[krbdev.mit.edu #6308] Alignment problem in resolver test
Ken Raeburn via RT
rt-comment at krbdev.mit.edu
Tue Dec 30 13:43:15 EST 2008
On Dec 30, 2008, at 11:42, Jorgen Wahlsten via RT wrote:
> For what it's worth, I think Sun's C compiler *always* aligns the
> automatic
> variables on 8-byte boundaries, while GCC tries to fit the
> addrcopy[4] into
> the "padding" of myname[256+1] (7 bytes padding?), as an
> optimization. It
> does seem strange that this is done *without* optimization though.
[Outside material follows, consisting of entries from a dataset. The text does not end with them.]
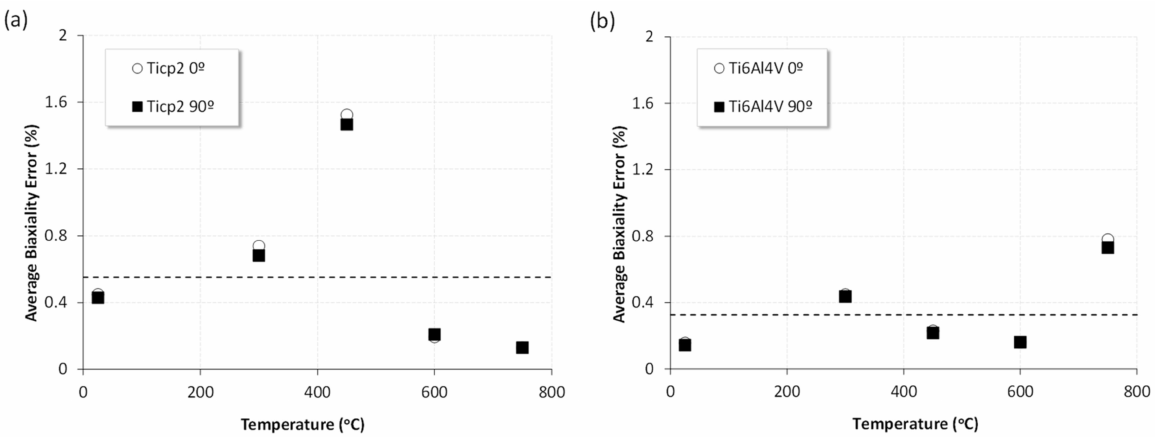
Figure 11. Biaxial influence on the equivalent stress analysis expressed as the value of the average error. ( a ) Ticp2; ( b ) Ti6Al4V.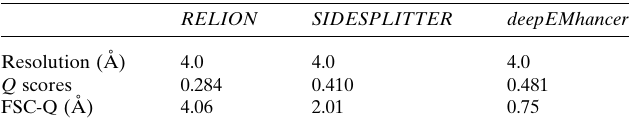
Table 2 Validation metrics for different reconstructions of 20S proteasome. FSC resolution first, followed by two map-to-model validation criteria.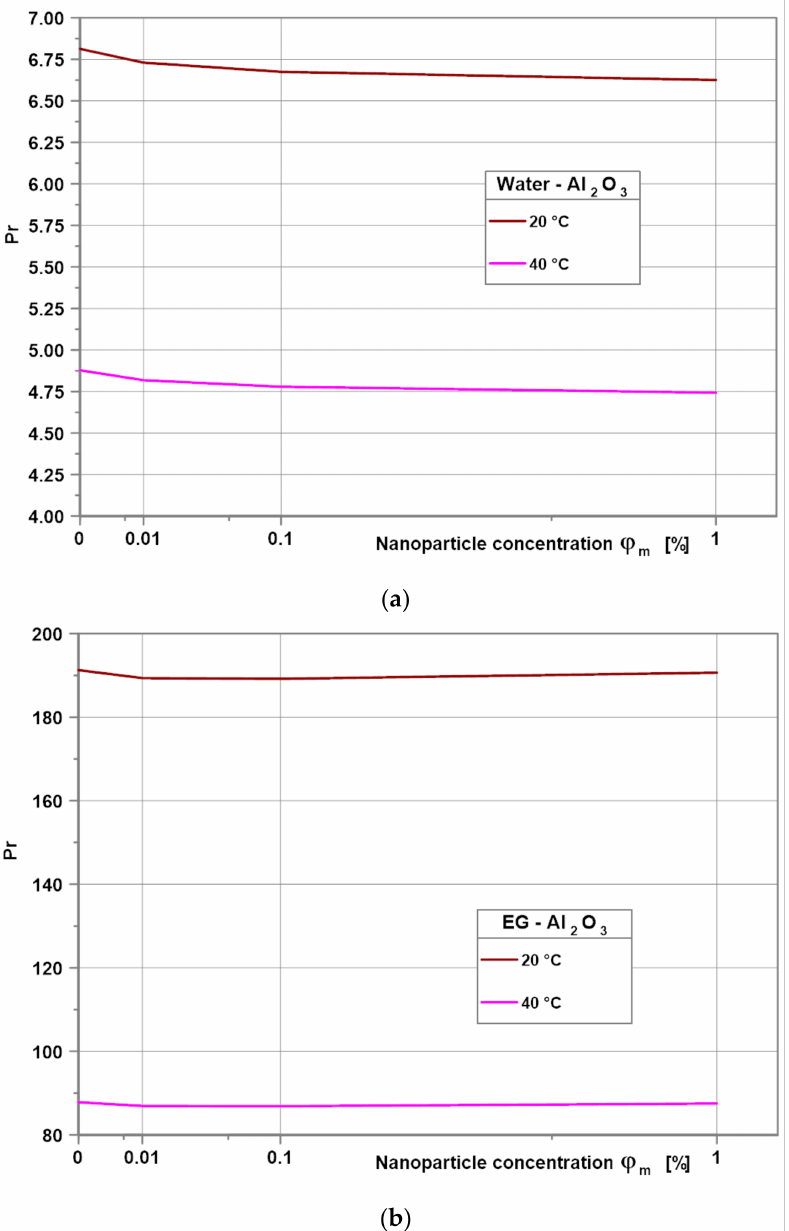
Figure 7. Variation of Pr number with nanoparticle mass concentration for water-based ( a ) and EG-based ( b )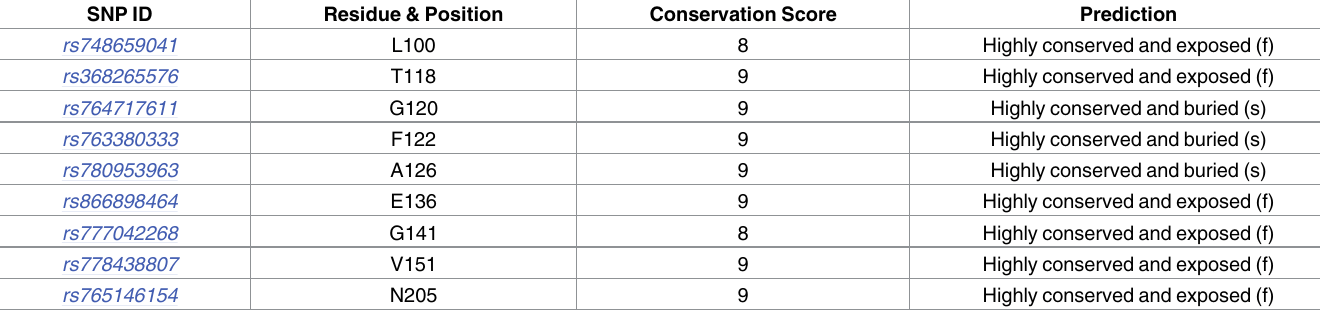
Table 4. ConSurf predictions showing conservation profile of amino acids in TAGAP . SNP ID Residue & Position Conservation Score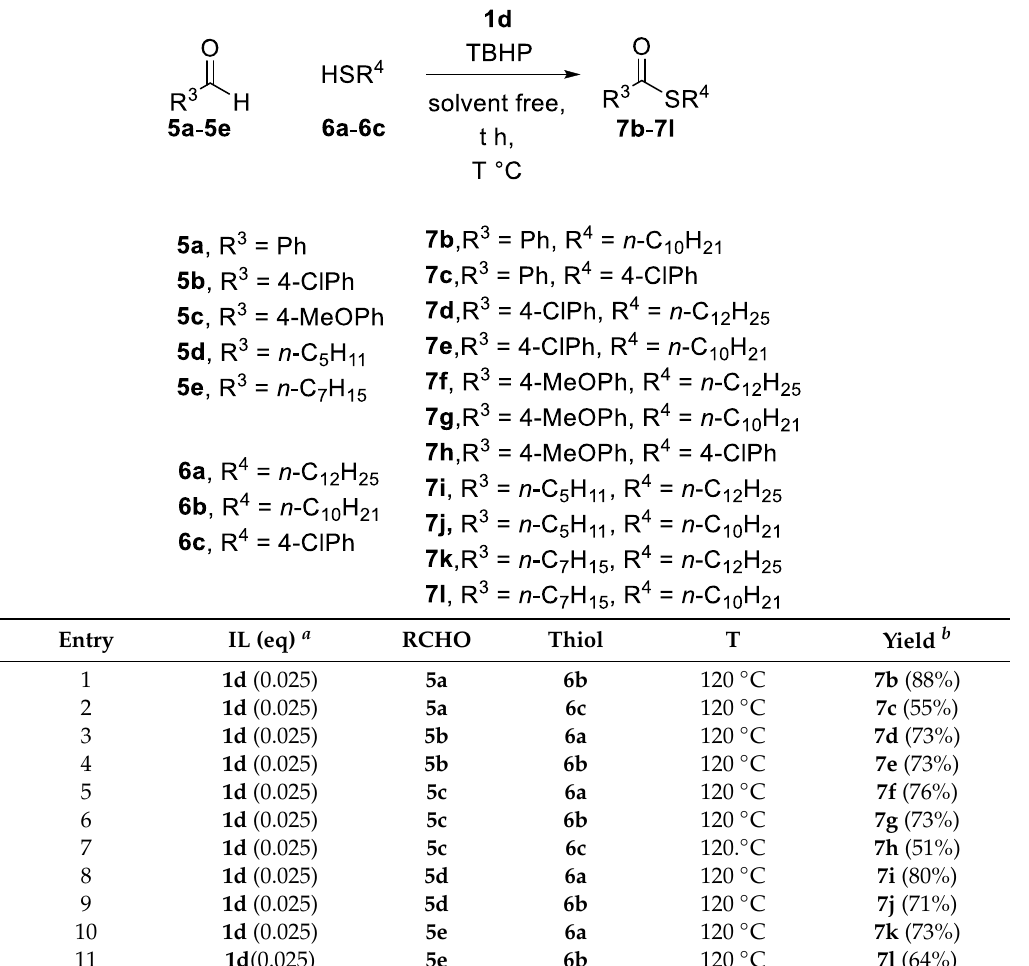
Table 4. Ionic liquids 1d catalyzed coupling reaction with aldehydes 5a – 5e and thiols 6a – 6c without solvent.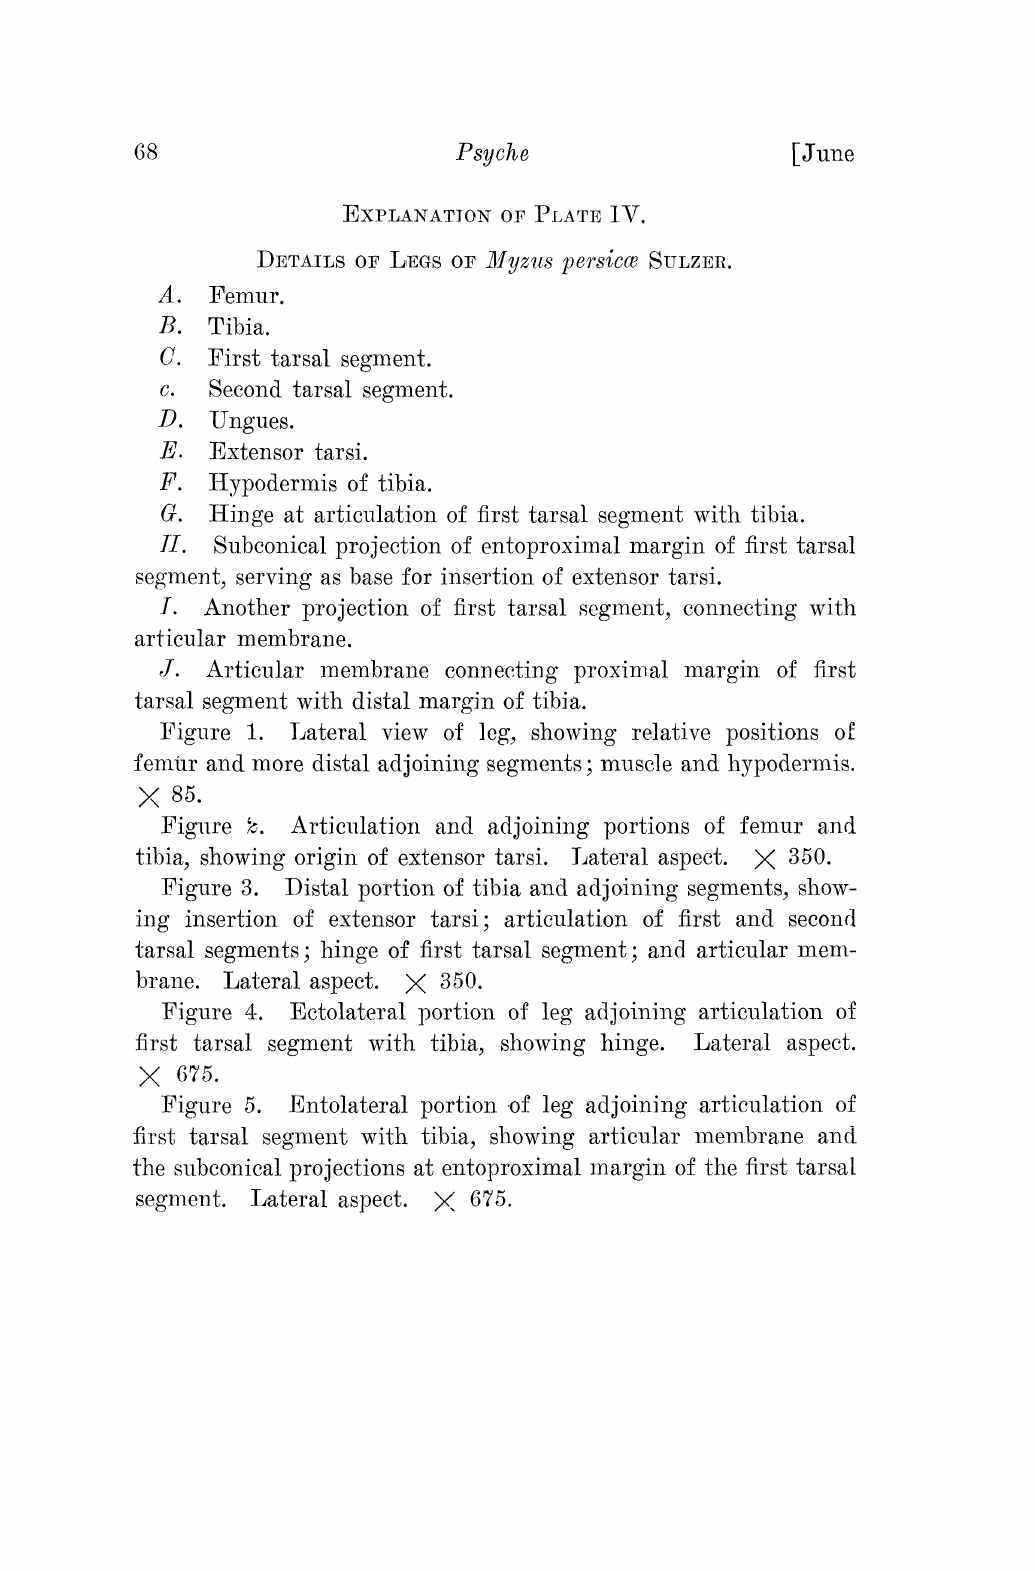
Figure 1. Lateral view of leg, showing relative positions .. femur and more distal adjoining segments; muscle and hypodermis. X 85. Articulation and adjoining portions of femur and Figure tibia, showing origin of extensor tarsi. Lateral aspect. X 350. Figure 3. Distal portion of tibia and adjoining segments, show- ing insertion of extensor tarsi; articulation of first and second tarsal segments; hinge of first tarsal segment and articular mem- brane. Lateral aspect. X 350. Figure 4. Eetolateral portion of leg adjoining articulation of first tarsal segment with tibia, showing hinge. Lateral aspect. X Figure 5. Entolateral portion .of leg adjoining articulation of first tarsal segment with tibia, showing articular membrane and the subconical projections at entoproximal margin of the first tarsal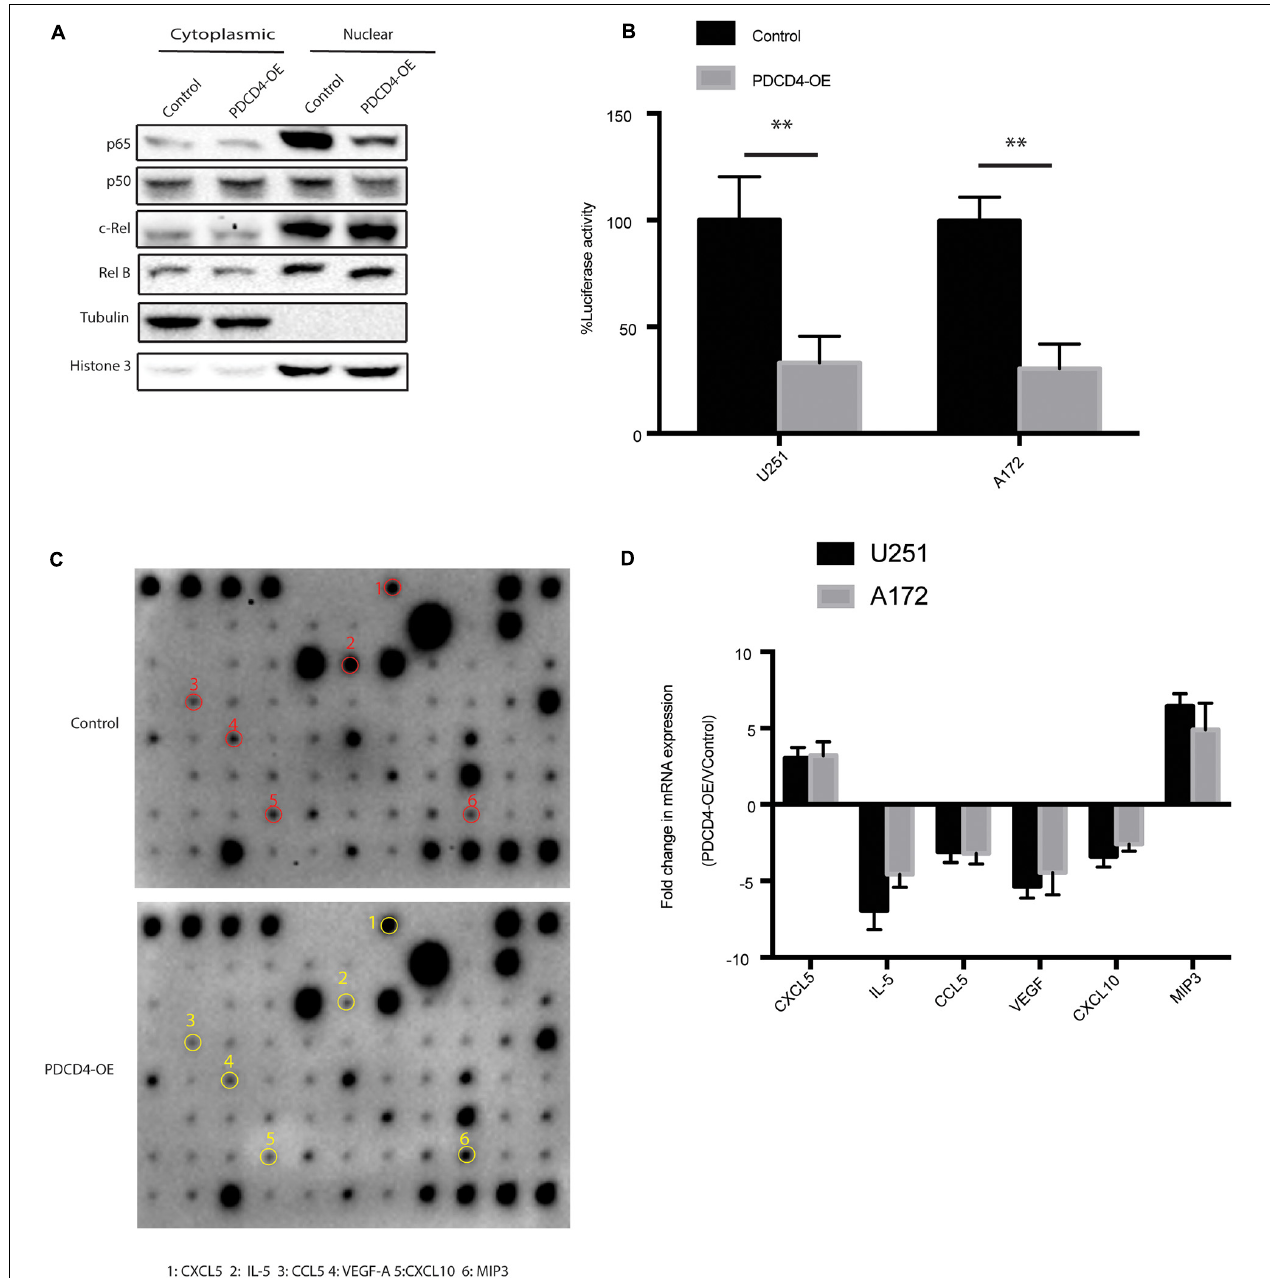
FIGURE 3 | PDCD4 regulates production of IL-5, CCL-5, VEGF, and CXCL10. (A) Western blot analysis of nuclear and cytosolic fractions of indicated cells. Histone 3 and tubulin are used as nuclear protein marker and loading control, respectively. (B) Luciferase reporter assay showing NF- κ B transcriptional activity in cells over-expressing PDCD4 . (C) Cytokine assay indicating levels of cytokines and chemokines in conditional media collected from cells over-expressing PDCD4 . (D) Real-time PCR analysis depicting mRNA fold changes of the indicated genes in the cytokine assay. ** P <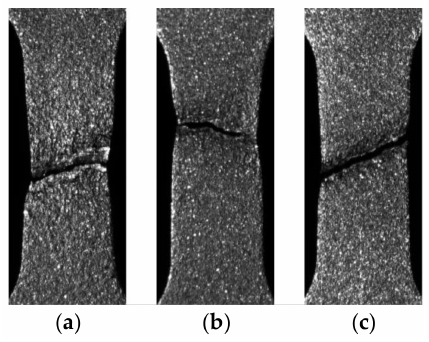
Figure 10. Images of specimens after rupture for strain rates: ( a ) 10 − 3 s − 1 ; ( b ) 10 − 2 s − 1 ; and ( c ) 10 − 1 s − 1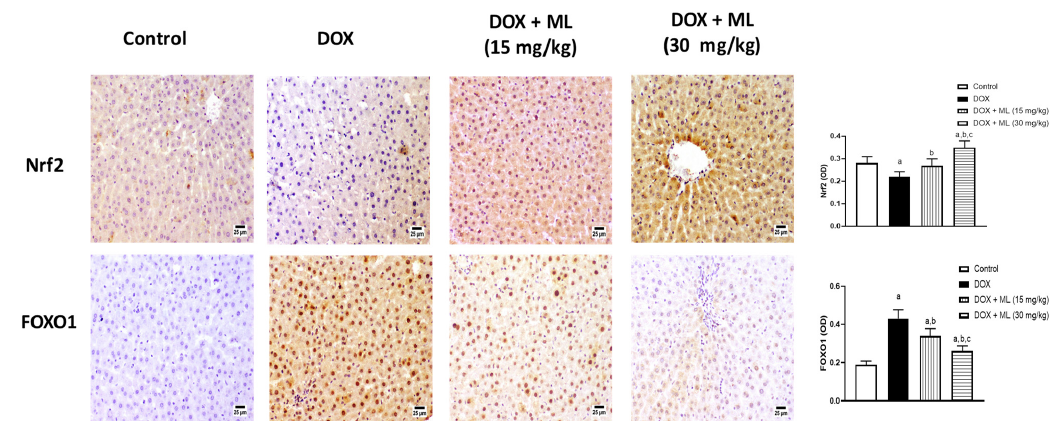
Figure 5. Effect of ML on expression of Nrf2 and FOXO1. Immunohistochemical photomicrographs of liver sections demonstrating the effect of ML on DOX-induced alteration in Nrf2 and FOXO1. Data presented in bar charts are Mean of optical densities ± SD ( n = 6). a, b or c: Statistically different from Control, DOX or DOX + ML (15 mg/kg), respectively at p < 0.05.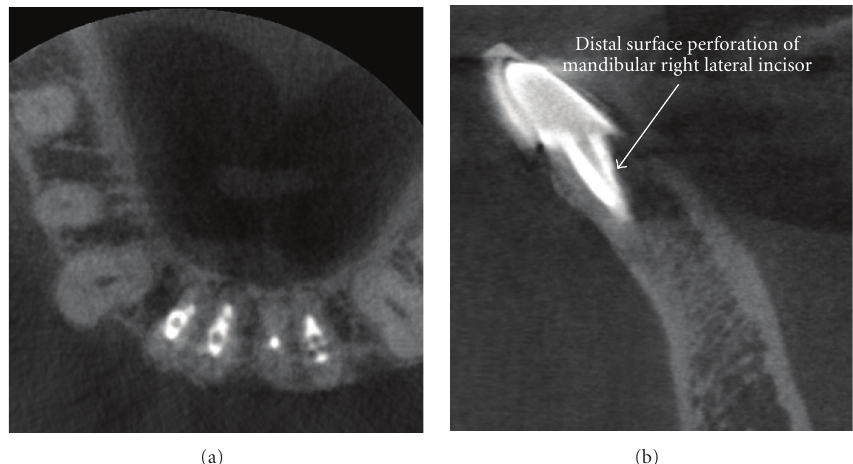
Figure 17: Iatrogenic perforative defects can be di ffi cult to confirm by periapical radiography alone. This patient was referred for evaluation and possible endodontic revision of the mandibular right lateral incisor because of chronic sensitivity to occlusal forces. CBCT images ((a) axial, (b) sagittal) demonstrate a mid-root post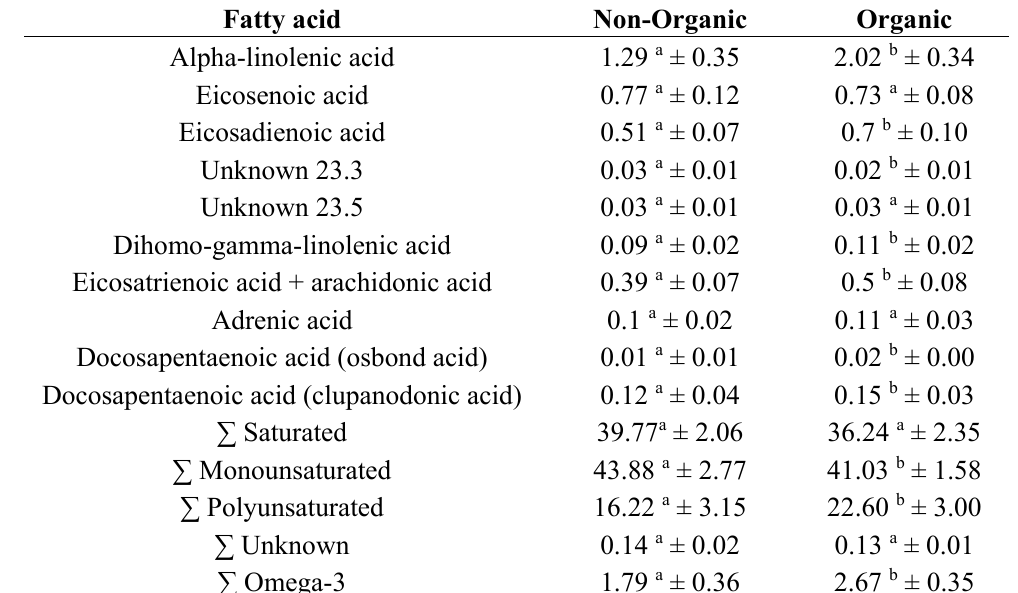
Table 4. Cont. Fatty acid Non-Organic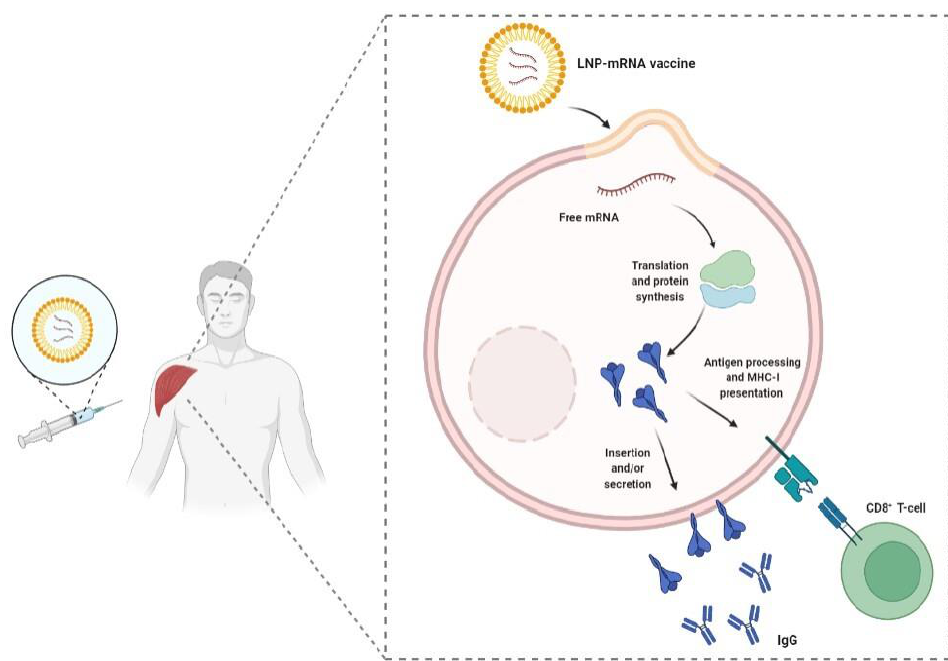
Figure 1. Simplified overview of the mRNA vaccine mechanism of action. Once the mRNA molecule is released from the LNP into the cytosol, it is directly translated by ribosomes into polypeptides. Polypeptides can be processed by the proteasome system, leading to peptide presentation to CD8 + T-cells via MHC I and can also undergo post-translational modifications and be folded into a protein that can either be membrane anchored or secreted to induce antibody production.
I worked on GCC in a past job, so please forgive a brief diversion:
It's not an optimization you'd turn on or off. The "optimization" is
built into the code that decides how the stack frame is laid out. A
char array doesn't need any special alignment, so myname[] doesn't
have padding, it just ends, with the following byte probably at an odd
address; since addrcopy[] is also a char array without special
alignment needs, it's allowed to be put there.
> Regardless, of the differences between Sun's C compiler and GCC, I
> would be
> inclined to agree with you that this is a solaris C library bug,
> that is
> being triggered by using GCC in this particular case.
>
> As for my comment about using an in_addr pointer, I think I merely
> looked at
> the EXAMPLE section in the solaris 2.10 gethostbyaddr man page.
> There is
> also a NOTE in that man page about INET_ADDR.
The POSIX spec I just pulled up says the address argument points to an
address, not a bunch of bytes, and in particular,
> The addr argument of gethostbyaddr() shall be an in_addr structure
> when type is AF_INET.
(Presumably they meant the pointed-to thing.)
So, converting it to an actual in_addr would probably be the right fix
(though it leaves us with IPv6 support still missing in those places).